今の易とは違う易
『帛書易経』と呼ばれるものがあります。馬王堆漢墓から出土した、紀元前2世紀ごろの『易』です。
今、私たちが目にする『易』は、240年頃に王弼が注釈をつけた『易』を元にしています。
ですので、さらに400年ほど前のテキストです。
今、私たちが目にする『易』は、240年頃に王弼が注釈をつけた『易』を元にしています。
ですので、さらに400年ほど前のテキストです。
卦の数は同じ。原文もほぼ同じですが、いくつか大きな違いがあります。
爻の形の違い
⚋がハのような形をしています。
八卦の名前の違い
| 今の八卦 | 帛書の八卦 |
|---|---|
| 乾 | 鍵 |
| 坤 | 川(巛) |
| 艮 | 根 |
| 震 | 辰 |
| 坎 | 贛 |
| 離 | 羅 |
| 兌 | 奪 |
| 巽 | 筭 |
六十四卦の名前と並びの違い
今の上経・下経はなく、外卦ごとに八つの「宮」に分けられています。
鍵宮(外卦:乾)
鍵(乾)→ 婦(否)→ 掾(遯)→ 禮(履)→ 訟 → 同人 → 无孟(无妄)→ 狗(姤)
根宮(外卦:艮)
根(艮)→ 泰蓄(大畜)→ 剝 → 損 → 蒙 → 繁 (賁)→ 頤 → 箇(蠱)
贛宮(外卦:坎)
习贛(習坎)→ 襦(需)→ 比 → 蹇 → 節 → 既濟 → 屯 → 井
辰宮(外卦:震)
辰(震)→ 泰壯(大壯)→ 餘(豫) → 少過(小過)→ 帰妹 → 解 → 豐 → 恒
川宮(外卦:坤)
川(坤)→ 泰 → 嗛(謙)→ 林(臨)→ 師 → 明夷 → 復 → 登(升)
奪宮(外卦:兌)
奪(兌)→ 夬→ 卒(萃)→ 欽(咸)→ 困 → 勒(革)→ 隋(隨)→ 泰過(大過)
羅宮(外卦:離)
羅(離)→ 大有 → 溍(晉)→ 旅 → 乖(睽)→ 未濟→ 筮盍(噬嗑)→ 鼎
筭宮(外卦:巽)
筭(巽)→ 少蓺(小畜) → 観 → 漸 → 中復(中孚)→ 渙 → 家人 → 益
十翼がない
十翼はありませんが、6つの易の解説が一緒に出土しました。
いずれも孔子の言葉として構成されており、大まかには次のような内容です。
- 二三子問篇
- 二三子の問いから始まる、孔子による龍と一部爻辞の解説。
- 繫辭篇
- 孔子による『易』の世界観と、一部爻辞の解説。
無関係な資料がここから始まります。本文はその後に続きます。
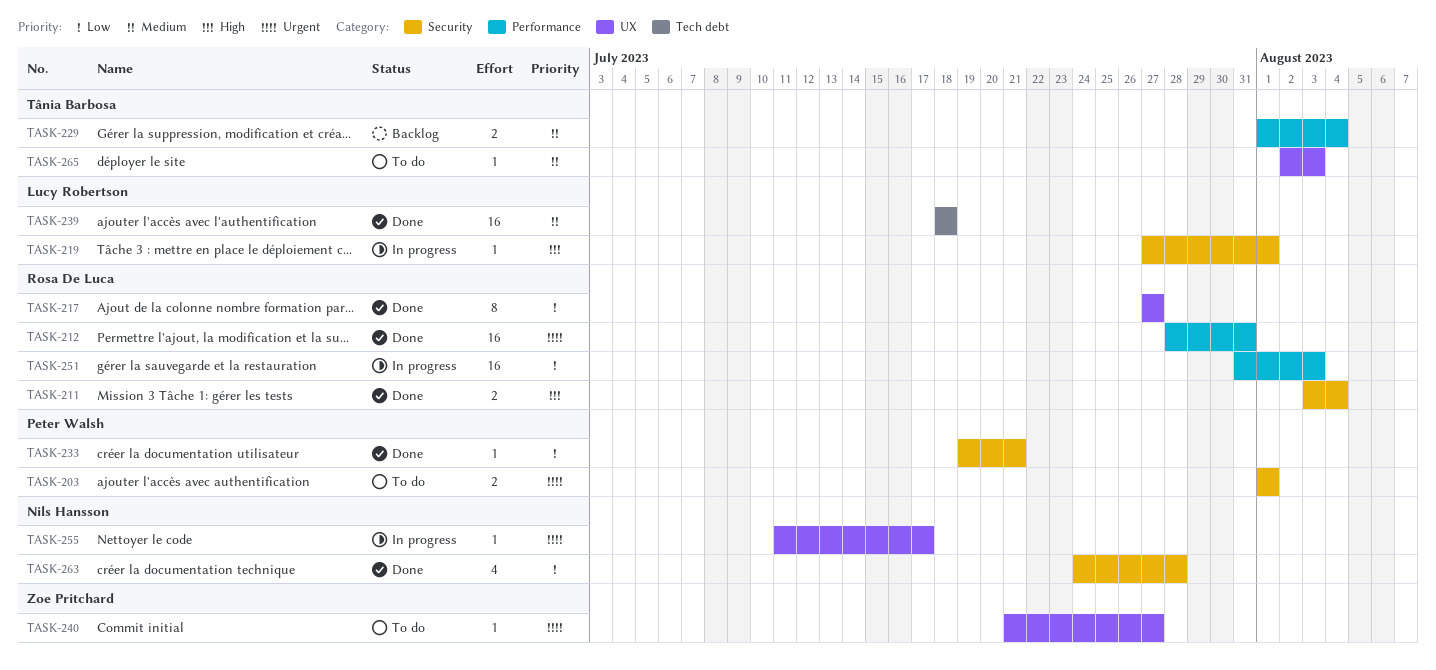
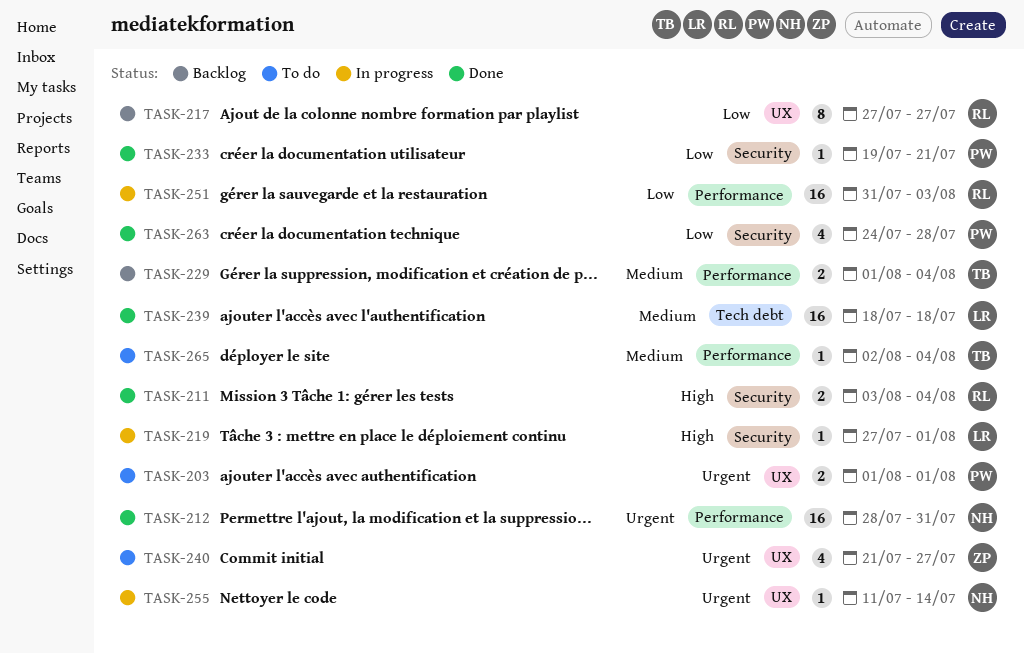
TASK-203, label: Security -> UX
TASK-212, owner: Rosa De Luca -> Nils Hansson
TASK-217, status: Done -> Backlog
TASK-240, estimate: 1 -> 4
TASK-255, due: Jul 17 -> Jul 14
TASK-263, owner: Nils Hansson -> Peter Walsh
TASK-265, label: UX -> Performance
TASK-265, due: Aug 3 -> Aug 4

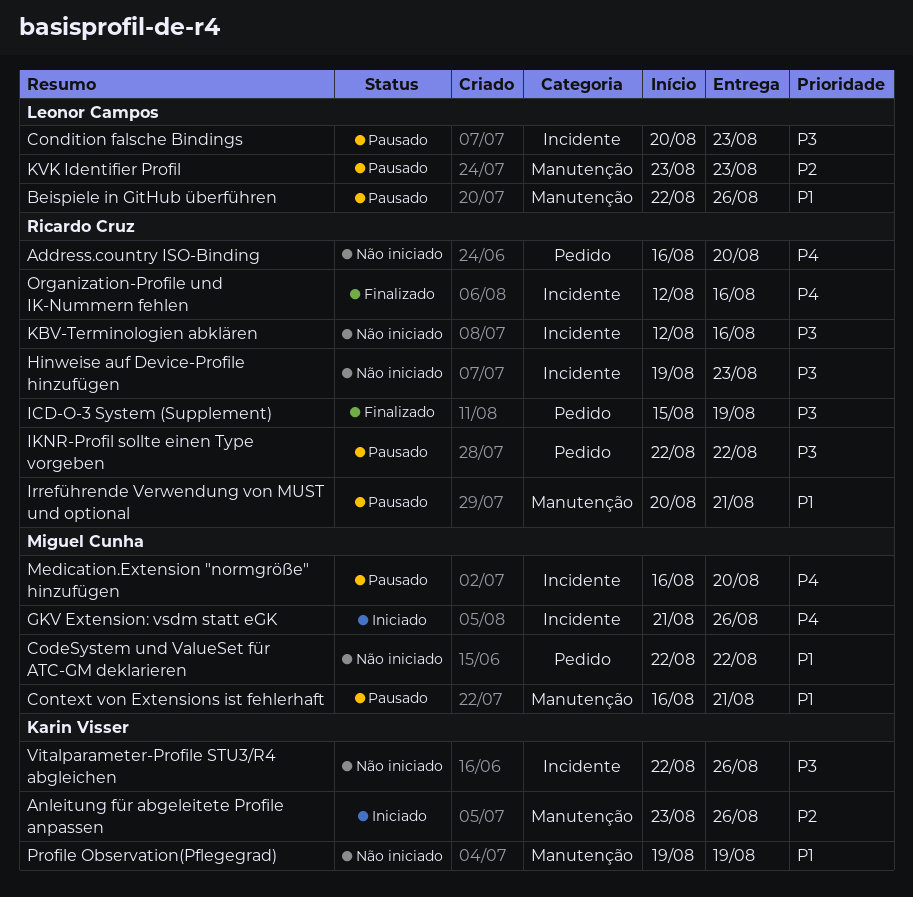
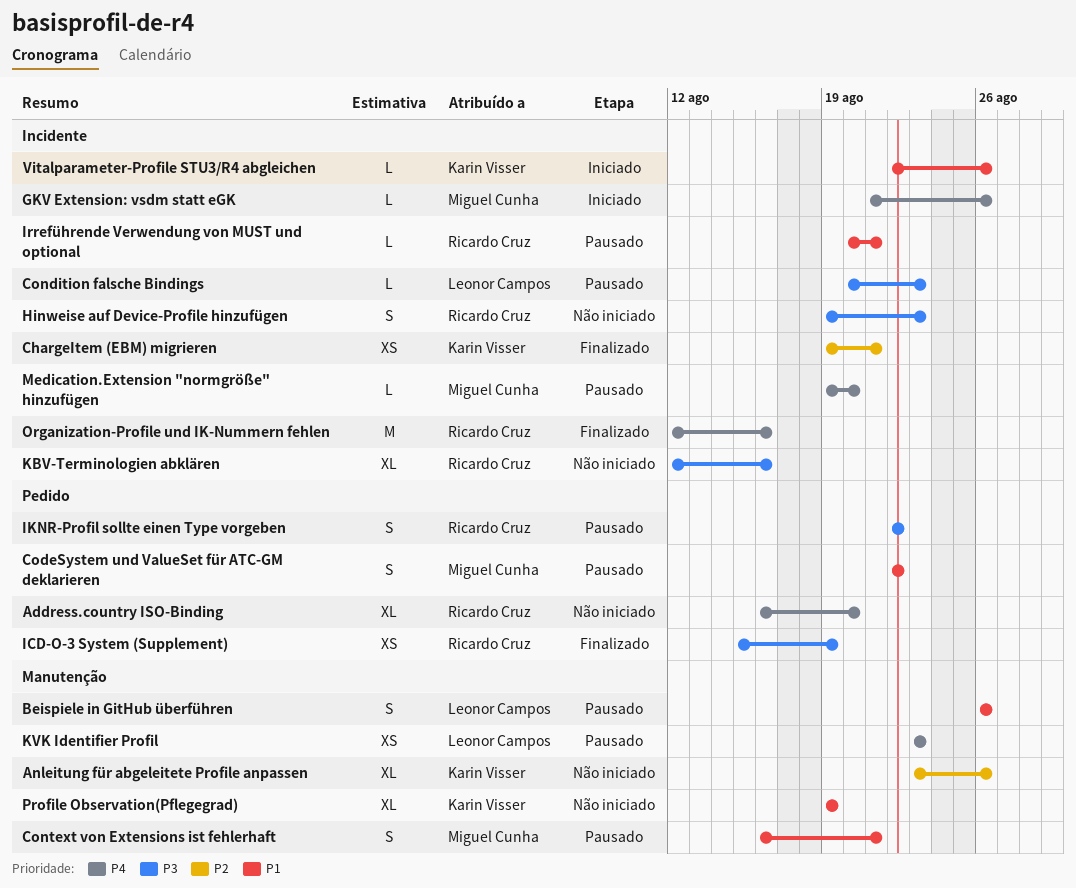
Anleitung für abgeleitete Profile anpassen, status: Iniciado -> Não iniciado
Beispiele in GitHub überführen, start: Aug 22 -> Aug 26
ChargeItem (EBM) migrieren: none -> present
CodeSystem und ValueSet für ATC-GM deklarieren, status: Não iniciado -> Pausado
Irreführende Verwendung von MUST und optional, label: Manutenção -> Incidente
KVK Identifier Profil, priority: P2 -> P4
Medication.Extension "normgröße" hinzufügen, start: Aug 16 -> Aug 19
Vitalparameter-Profile STU3/R4 abgleichen, status: Não iniciado -> Iniciado
Vitalparameter-Profile STU3/R4 abgleichen, priority: P3 -> P1

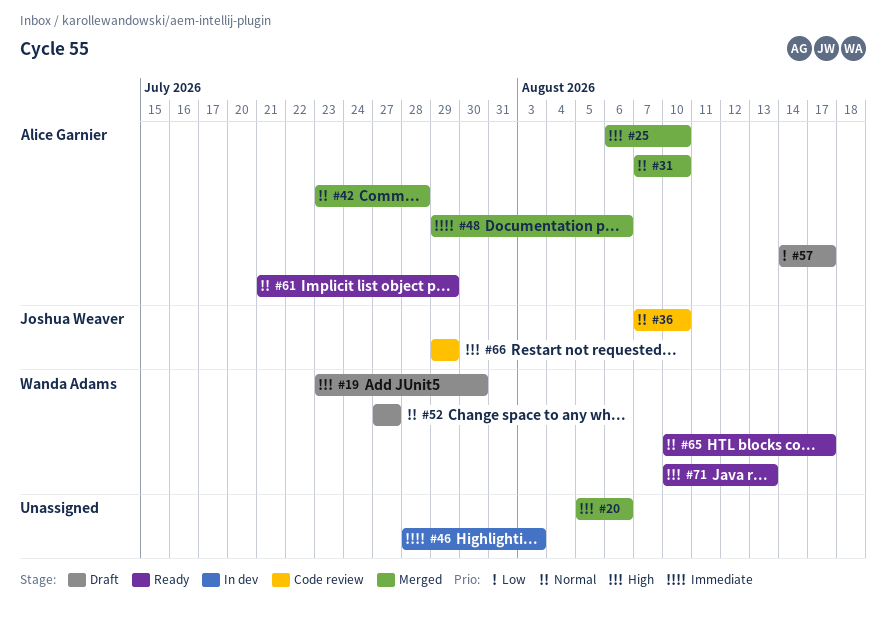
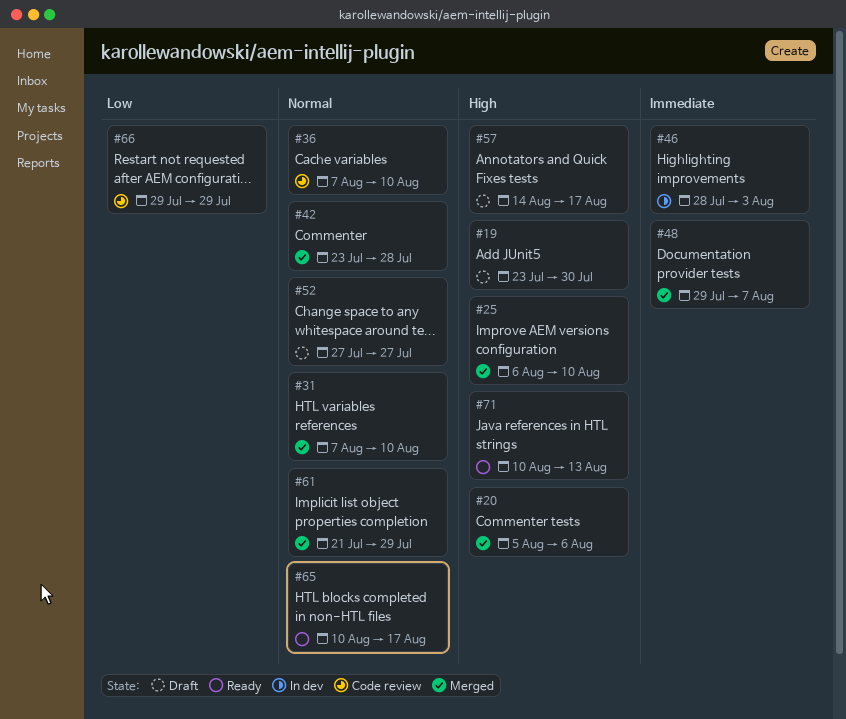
#48, due: Aug 6 -> Aug 7
#57, priority: Low -> High
#61, status: Ready -> Merged
#66, priority: High -> Low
十翼「繫辞伝」と重なる内容も見られます。
- 衷篇
- 孔子による『易』の解説。
- 要篇
- 孔子の『易』に対する考えや扱い。
- 繆和篇
- 繆和らと孔子による質疑応答。
- 昭力篇
- 昭力と孔子による質疑応答。
他の違い
「孚」が「復」だったり、「征」が「正」だったりと、細かな違いはまだまだあります。
原文を『帛書易経』の字で再検討してみるのも面白い作業です。
また、六つの易伝に目を通す限り、
十翼の説く、太極からはじまる宇宙観、卦の並びの必然性、天・地・水・火といった八卦のイメージ。
これらの記述は見られません。
原文が書かれた時点で加味されていたわけではないことがうかがえます。
ということで、『易』を読む上で重視すべきは卦の形と原文!
という結論に至りました。
まぁ、わざわざ『帛書易経』を調べなくても、朱子が同じことを言ってるんですけどねぇ……。